### Activity:
Search the entries below for "zysk" and copy each matching line.

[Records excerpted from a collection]
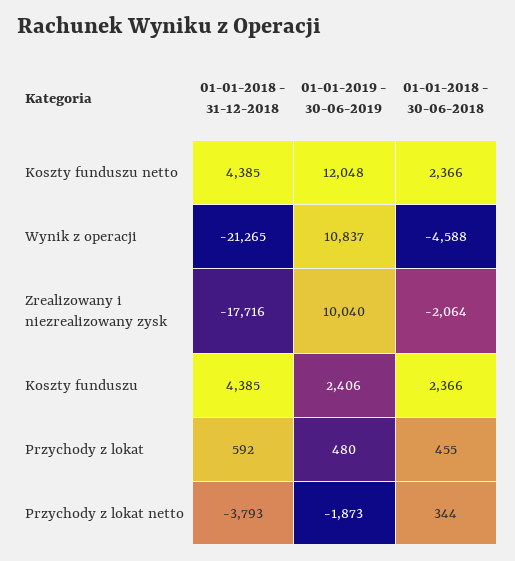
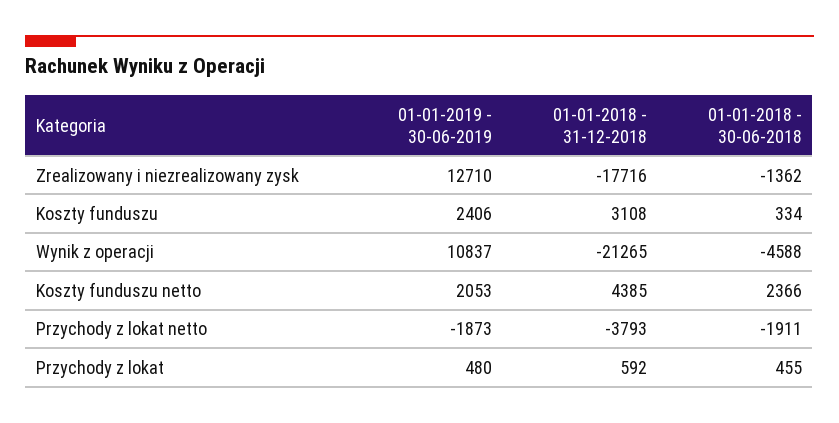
  {
    "01-01-2018 - 31-12-2018": {
      "Koszty funduszu netto": 4385,
      "Wynik z operacji": -21265,
      "Zrealizowany i niezrealizowany zysk": -17716,
-     "Koszty funduszu": 4385,
+     "Koszty funduszu": 3108,
      "Przychody z lokat": 592,
      "Przychody z lokat netto": -3793
    },
    "01-01-2019 - 30-06-2019": {
-     "Koszty funduszu netto": 12048,
+     "Koszty funduszu netto": 2053,
      "Wynik z operacji": 10837,
-     "Zrealizowany i niezrealizowany zysk": 10040,
+     "Zrealizowany i niezrealizowany zysk": 12710,
      "Koszty funduszu": 2406,
      "Przychody z lokat": 480,
      "Przychody z lokat netto": -1873
    },
    "01-01-2018 - 30-06-2018": {
      "Koszty funduszu netto": 2366,
      "Wynik z operacji": -4588,
-     "Zrealizowany i niezrealizowany zysk": -2064,
+     "Zrealizowany i niezrealizowany zysk": -1362,
-     "Koszty funduszu": 2366,
+     "Koszty funduszu": 334,
      "Przychody z lokat": 455,
-     "Przychody z lokat netto": 344
+     "Przychody z lokat netto": -1911
    }
  }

### Written reply:
      "Zrealizowany i niezrealizowany zysk": -17716,
-     "Zrealizowany i niezrealizowany zysk": 10040,
+     "Zrealizowany i niezrealizowany zysk": 12710,
-     "Zrealizowany i niezrealizowany zysk": -2064,
+     "Zrealizowany i niezrealizowany zysk": -1362,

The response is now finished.